Publication Type:Journal Article
MeSH: Biopsy; CD3 Complex; analysis; CD4 Antigens; analysis; CD8 Antigens; analysis; Cells, Cultured; Herpesvirus 4, Human; immunology; Humans; Immunotherapy, Adoptive; Interferon-gamma; metabolism; Interleukin-10; metabolism; Interleukin-2; pharmacology; Interleukin-4; metabolism; Lymphocytes, Tumor-Infiltrating; immunology; virology; Monocytes; pathology; Muromonab-CD3; pharmacology; Nasopharyngeal Neoplasms; immunology; pathology; therapy; virology; Receptors, IgG; analysis; T-Lymphocytes, Cytotoxic; immunology; virology; Tumor Necrosis Factor-alpha; metabolism
From:Chinese Journal of Cancer 2012;31(6):287-294
CountryChina
Language:English
Abstract: Establishing Epstein-Barr virus(EBV)-specific cytolytic T lymphocytes(EBV-CTLs) from peripheral blood mononuclear cells(PBMCs) for adoptive immunotherapy has been reported in EBV-associated malignancies including Hodgkin's lymphoma and nasopharyngeal carcinoma(NPC).

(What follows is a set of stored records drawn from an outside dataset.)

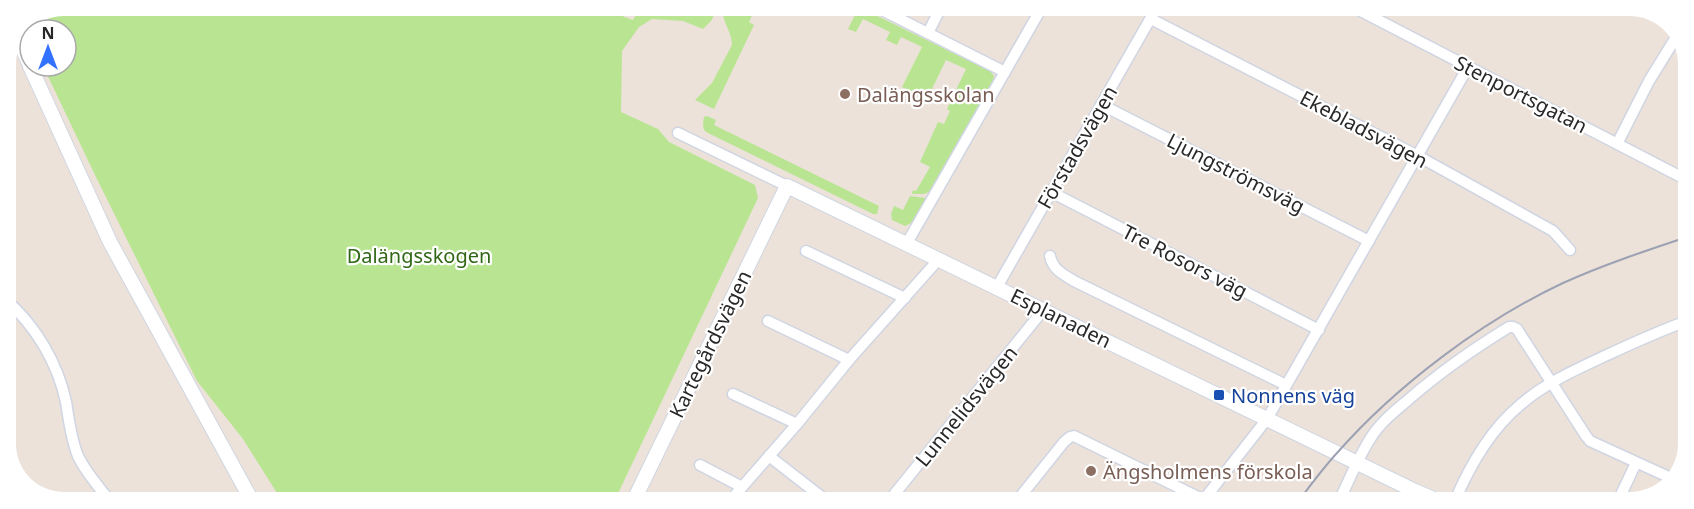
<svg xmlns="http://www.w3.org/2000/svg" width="1694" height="509" font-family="'Noto Sans',sans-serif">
<rect width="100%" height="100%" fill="#ece2d9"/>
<g fill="#b9e593">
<polygon points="64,6 598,7 633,20 640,7 718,7 711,21 703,29 683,21 652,19 639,27 622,51 621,112 658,129 669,142 755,185 758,198 614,502 340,501 338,499 329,501 282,501 243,439 197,381 95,175 43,66 66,66 66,30 30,30 30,38 23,23"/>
<path d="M 723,7 L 756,7 L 749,22 L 754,25 L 714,109 L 695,100 L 712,83 L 732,45 C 732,31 721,21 723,7 Z"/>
<polygon points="859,7 990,71 994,76 993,81 929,192 924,194 912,194 913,190 916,191 930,167 920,162 938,122 944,124 950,111 947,109 966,69 946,60 927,99 902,87 922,47 901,37 897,45 886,40 890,32 863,19 856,32 848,29"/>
<path d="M 707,116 L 716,120 L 714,125 L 879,206 L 877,214 L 873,214 L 706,132 C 702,129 703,122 704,117 Z"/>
<polygon points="910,196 926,198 913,222 905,226 892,220 891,214 894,206 903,210"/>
</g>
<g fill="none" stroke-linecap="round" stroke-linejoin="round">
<g stroke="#cfd5e2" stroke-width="13">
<g id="street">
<polyline points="876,7 1005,72"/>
<polyline points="1355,8 1687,180"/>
<polyline points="1151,19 1418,156 1553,231 1570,250"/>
<polyline points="928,33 941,7"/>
<polyline points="1102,105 1369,241"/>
<polyline points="678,133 787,186"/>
<polyline points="1618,142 1649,81 1678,34"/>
<polyline points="1051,192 1319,330"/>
<polyline points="907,243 1042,7"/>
<polyline points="806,251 905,298"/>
<path d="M 1050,256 C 1053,270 1063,274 1074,281 L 1286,385"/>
<polyline points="997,287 1157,7"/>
<path d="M 6,300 C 36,326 58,364 66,402 C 69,420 71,439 78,456 C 86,473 99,487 110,501"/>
<polyline points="768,321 849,360"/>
<polyline points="733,394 797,424"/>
<polyline points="769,456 828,502"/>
<polyline points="700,465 742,487"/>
<polyline points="729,502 797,424 849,360 939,259"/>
<polyline points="888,502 1044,309"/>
<polyline points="1016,502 1064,442 1070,437 1074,436 1204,500"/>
<polyline points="1202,502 1267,419 1468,67"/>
<path d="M 1338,503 C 1349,481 1358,457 1372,436 C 1381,422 1395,411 1408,400 C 1440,372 1473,349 1509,327 L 1513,327 L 1517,329 L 1586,436 L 1590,441 L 1673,479"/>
<path d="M 1454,503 C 1469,467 1490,430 1520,405 C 1545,383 1577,369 1607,355 C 1633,343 1659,331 1687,321"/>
<polyline points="1617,503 1636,463"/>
</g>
</g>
<g stroke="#cfd5e2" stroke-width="16">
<g id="secondary">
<polyline points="17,37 30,65"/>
<polyline points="30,66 110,242 252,501"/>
<polyline points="633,502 787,186 1415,491 1443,503"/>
</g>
</g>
<use href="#street" stroke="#fff" stroke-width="10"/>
<use href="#secondary" stroke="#fff" stroke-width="14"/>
<path stroke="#9ca2b4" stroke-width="2" d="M 1297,503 C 1310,486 1323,468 1337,453 C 1396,386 1482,321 1563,283 C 1603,265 1645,251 1687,237"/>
</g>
<g fill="#8d6e63" stroke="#fff" stroke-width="2">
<circle cx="845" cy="94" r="6"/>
<circle cx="1091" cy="471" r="6"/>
</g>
<rect fill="#1a4fb4" stroke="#fff" stroke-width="2" x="1213" y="389" width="12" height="12" rx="3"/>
<g text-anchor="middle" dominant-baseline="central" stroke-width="4.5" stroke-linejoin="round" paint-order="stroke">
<g font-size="20" fill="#785e54" stroke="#fff" text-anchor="start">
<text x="857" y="94">Dalängsskolan</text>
<text x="1103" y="471">Ängsholmens förskola</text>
</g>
<g font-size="20" fill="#282828" stroke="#fff">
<text transform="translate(1521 94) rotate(27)">Stenportsgatan</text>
<text transform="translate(1364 129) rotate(28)">Ekebladsvägen</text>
<text transform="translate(1077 147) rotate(-60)">Förstadsvägen</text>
<text transform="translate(1236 173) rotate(27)">Ljungströmsväg</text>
<text transform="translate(1185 261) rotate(27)">Tre Rosors väg</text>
<text transform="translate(1061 318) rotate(26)">Esplanaden</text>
<text transform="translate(710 344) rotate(-64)">Kartegårdsvägen</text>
<text transform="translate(966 406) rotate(-51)">Lunnelidsvägen</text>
</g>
<g font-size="20" fill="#316716" stroke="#fff">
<text x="419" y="255">Dalängsskogen</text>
</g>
<g font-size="20" fill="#164399" stroke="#fff" text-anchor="start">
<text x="1231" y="395">Nonnens väg</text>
</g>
</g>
<path d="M0 0H1694V509H0ZM64 16H1630A48 48 0 0 1 1678 64V444A48 48 0 0 1 1630 492H64A48 48 0 0 1 16 444V64A48 48 0 0 1 64 16Z" fill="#fff" fill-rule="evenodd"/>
<g transform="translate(48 48)"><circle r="28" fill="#ffffff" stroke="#a9a9a9" stroke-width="1.5"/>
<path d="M0-4.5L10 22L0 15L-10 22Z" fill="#3371ff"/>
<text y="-9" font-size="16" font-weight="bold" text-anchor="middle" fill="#282828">N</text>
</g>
</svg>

In the current study, we performed ex vivo expansion of tumor-infiltrating lymphocytes(TILs) obtained from NPC biopsy specimens with a rapid expansion protocol using anti-CD3 monoclonal antibody(OKT3), recombinant human interleukin(IL)-2, and irradiated PBMCs from healthy donors to initiate the growth of TILs. Young TIL cultures comprised of more than 90% of CD3+ T cells, a variable percentage of CD3+CD8+ and CD3+CD4+ T cells, and less than 10% of CD3-CD16+ natural killer cells, a similar phenotype of EBV-CTL cultures from PBMCs. Interestingly, TIL cultures secreted high levels of the Th1 cytokines, interferon gamma (IFNγ) and tumor necrosis factor-alpha (TNF-α), and low levels of the Th2 cytokines, IL-4 and IL-10. Moreover, young TILs could recognize autologous EBV-transformed B lymphoblast cell lines, but not autologous EBV-negative blast cells or allogeneic EBV-negative tumor cells. Taken together, these data suggest that ex vivo expansion of TILs from NPC biopsy tissue is an appealing alternative method to establish T cell-based immunotherapy for NPC.